As the world's first professor of flamenco guitar, Paco Peña knows as much as anybody about the origins and development of flamenco. Happily, though, he doesn't let scholarship gum up the works of a dazzling live performance.
As he points out, flamenco is a developing form, subject to spontaneous reinvention. The trick is to assemble the right performers for the job. And if there's anything missing from the repertoire of Peña's Flamenco Dance Company, it probably doesn't exist.
The performance builds methodically from Peña playing solo, motionless in the spotlight with his guitar, through passages featuring two and three guitarists to the company's full complement, including male and female singers, dancers and percussionist.

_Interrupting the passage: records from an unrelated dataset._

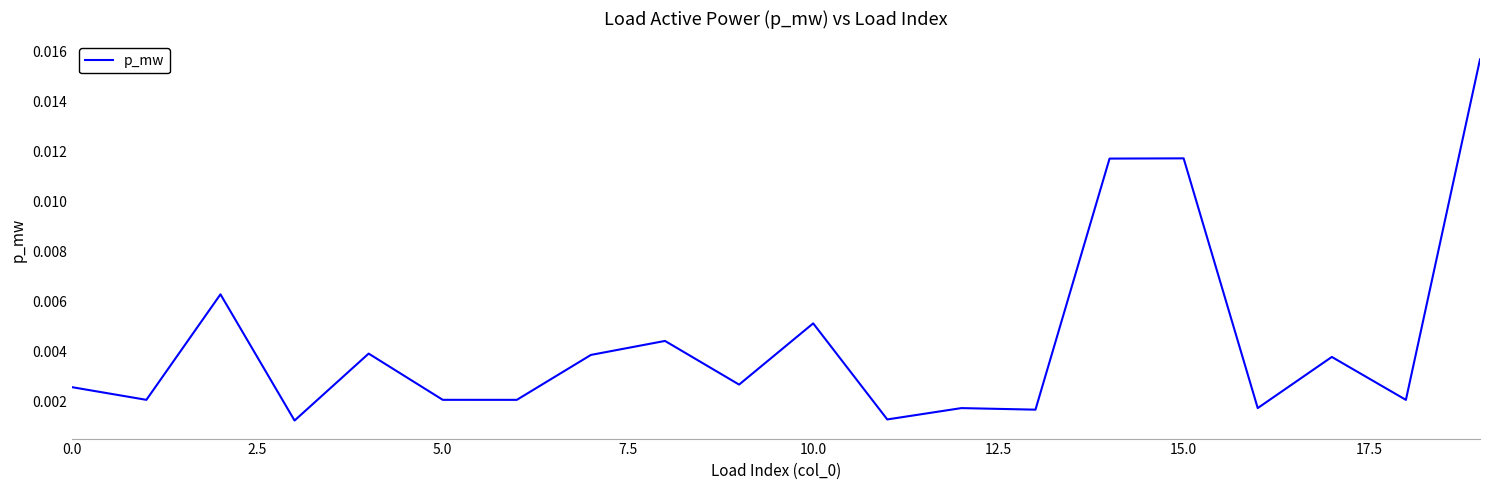

Does the chart have visible grid lines?

No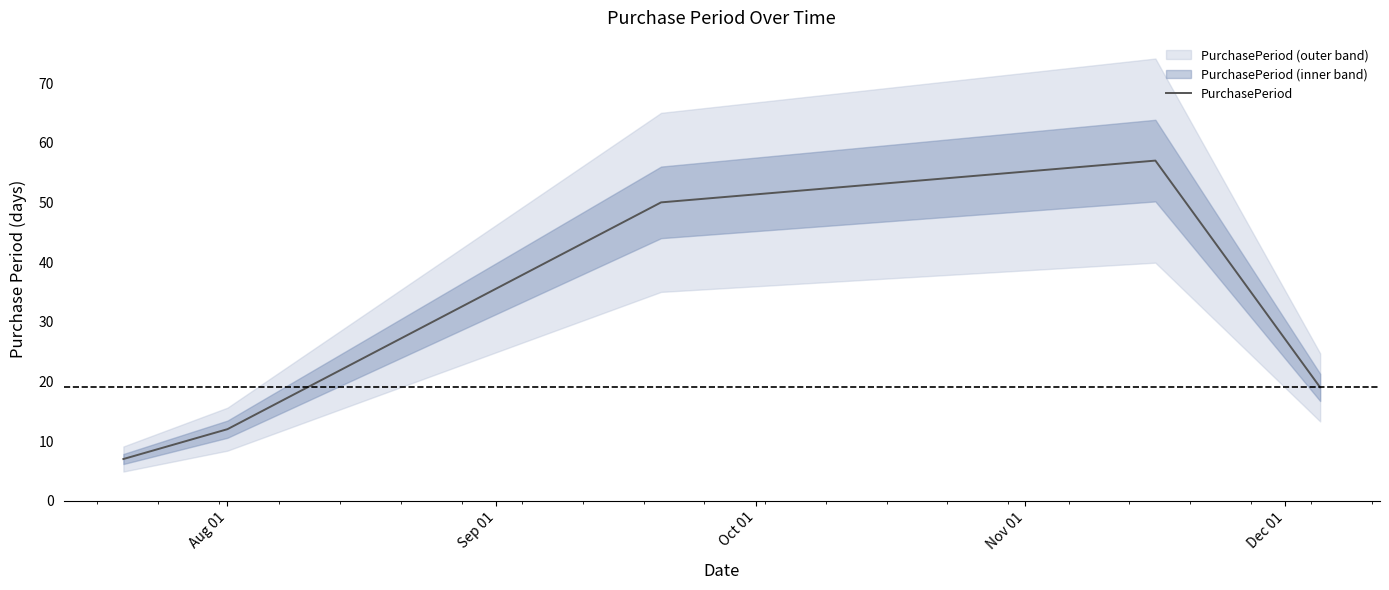

What is the maximum value for PurchasePeriod?

57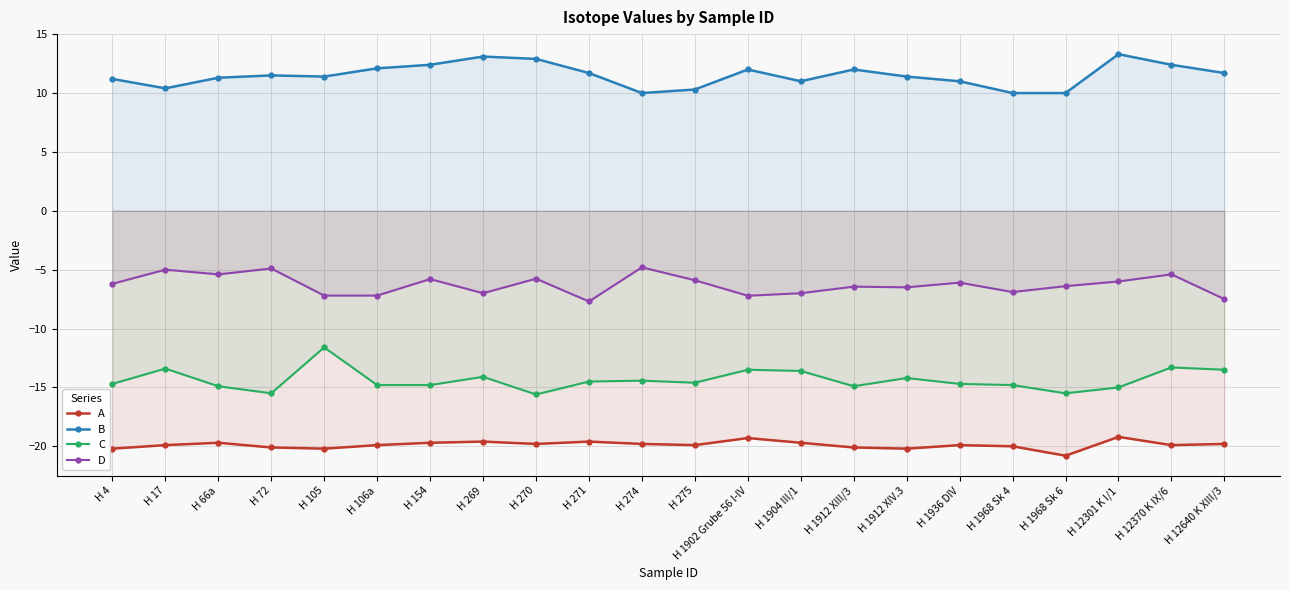

True or false: C and B cross at least once.

False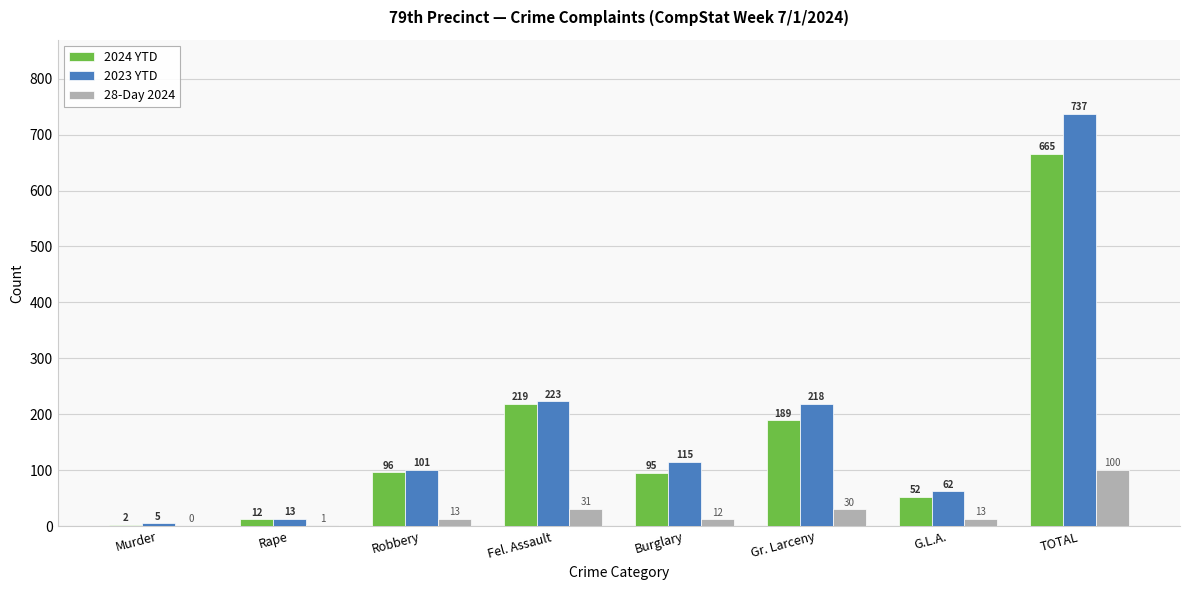

How many data points does each series have?

8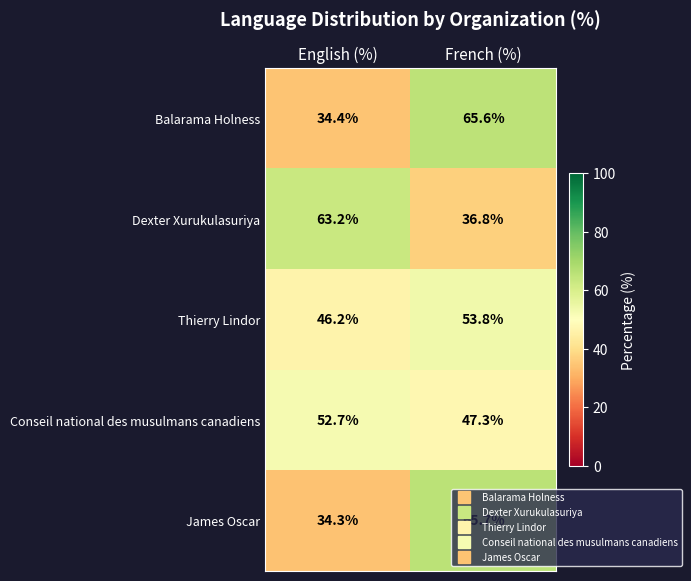

The Balarama Holness series shows 34.4 at English (%). True or false?

True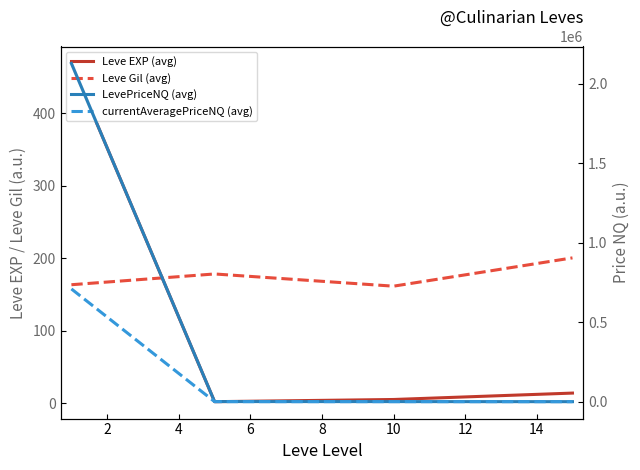

Rank the series at 10 from highest to lowest value.

LevePriceNQ (avg), Leve Gil (avg), currentAveragePriceNQ (avg), Leve EXP (avg)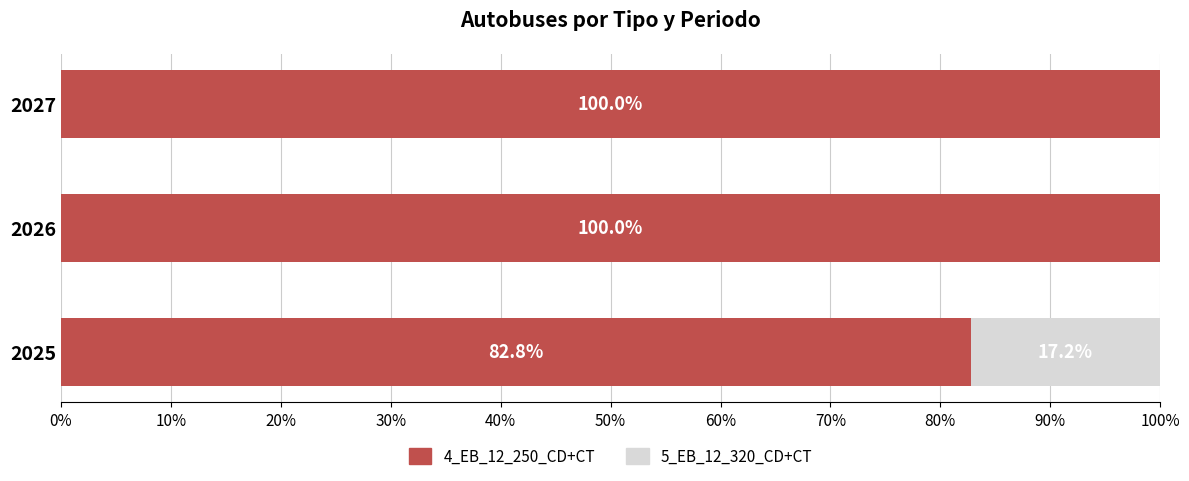

Is it true that 4_EB_12_250_CD+CT equals 115.0 at 2025?

False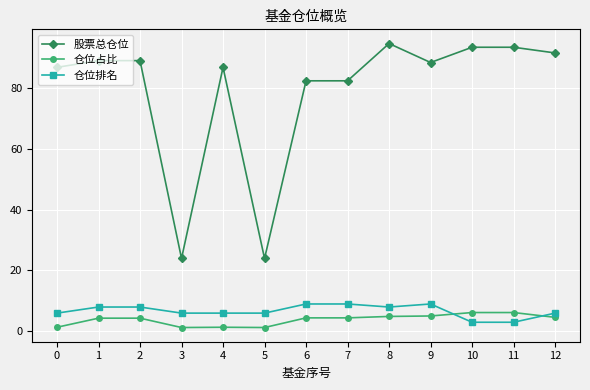

Which series has the widest spread of values?

股票总仓位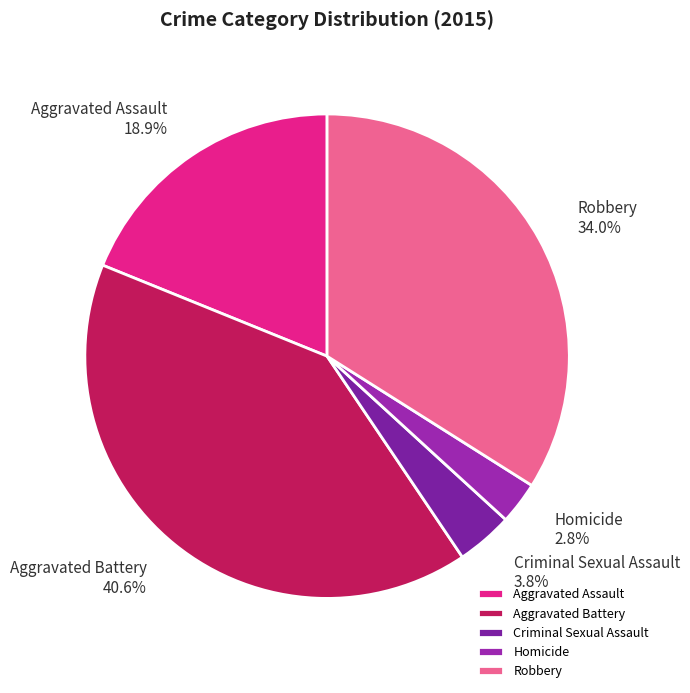

True or false: Homicide accounts for 3% of the total.

True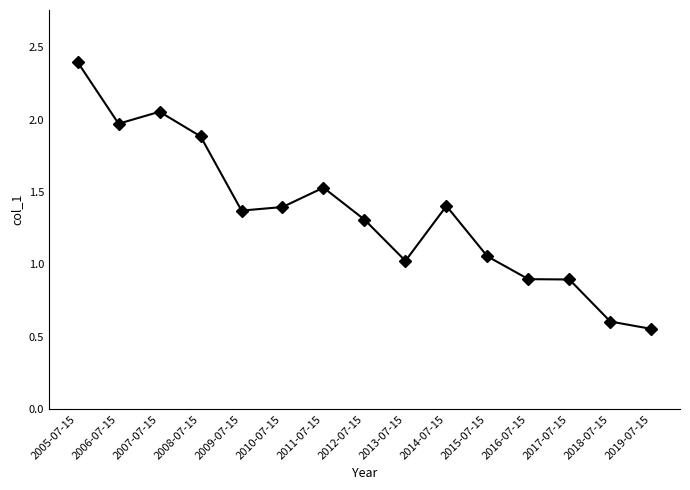

Count the number of data series in this chart.

1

The approach is to contrast a rotating cast of soloists with the insistent but always shifting rhythmic patterns of the ensemble, the latter built from a latticework of crosshatched guitars and Nacho Lopez's percussion, plus the relentless clatter of syncopated handclaps.
Thus, Fernando Romero, Alicia Marquez and Charo Espino take a spin through Explorando el Fandango while the company's singers urge them to feats of ever-faster footwork. Cadiz is a solo spot for Marquez, while Sevilla ends the first half in a whirl of Espino's black-and-white polka-dot frock and the blur of Angel Muñoz's gyrating heels.
In the middle of all this it could be possible to overlook Peña's brilliance on guitar, so he wisely helps himself to some eloquent solo passages in the second half. Though he's a master of the driving blood-on-the-sand drama of flamenco, he also has a fine lyrical touch and a penchant for a kind of baroque impressionism, alongside his knack of producing far more notes than one pair of hands would seem capable of playing.
Then the company comes roaring back, the women suddenly dramatically dressed in red, the men circling them like matadors. In Peña's band everybody gets a go, like it or not, and the evening ends with a couple of comedy dance routines from the usually static singers and dancers. It's as if they're reassuring us that it's not all lust, vengeance and murder.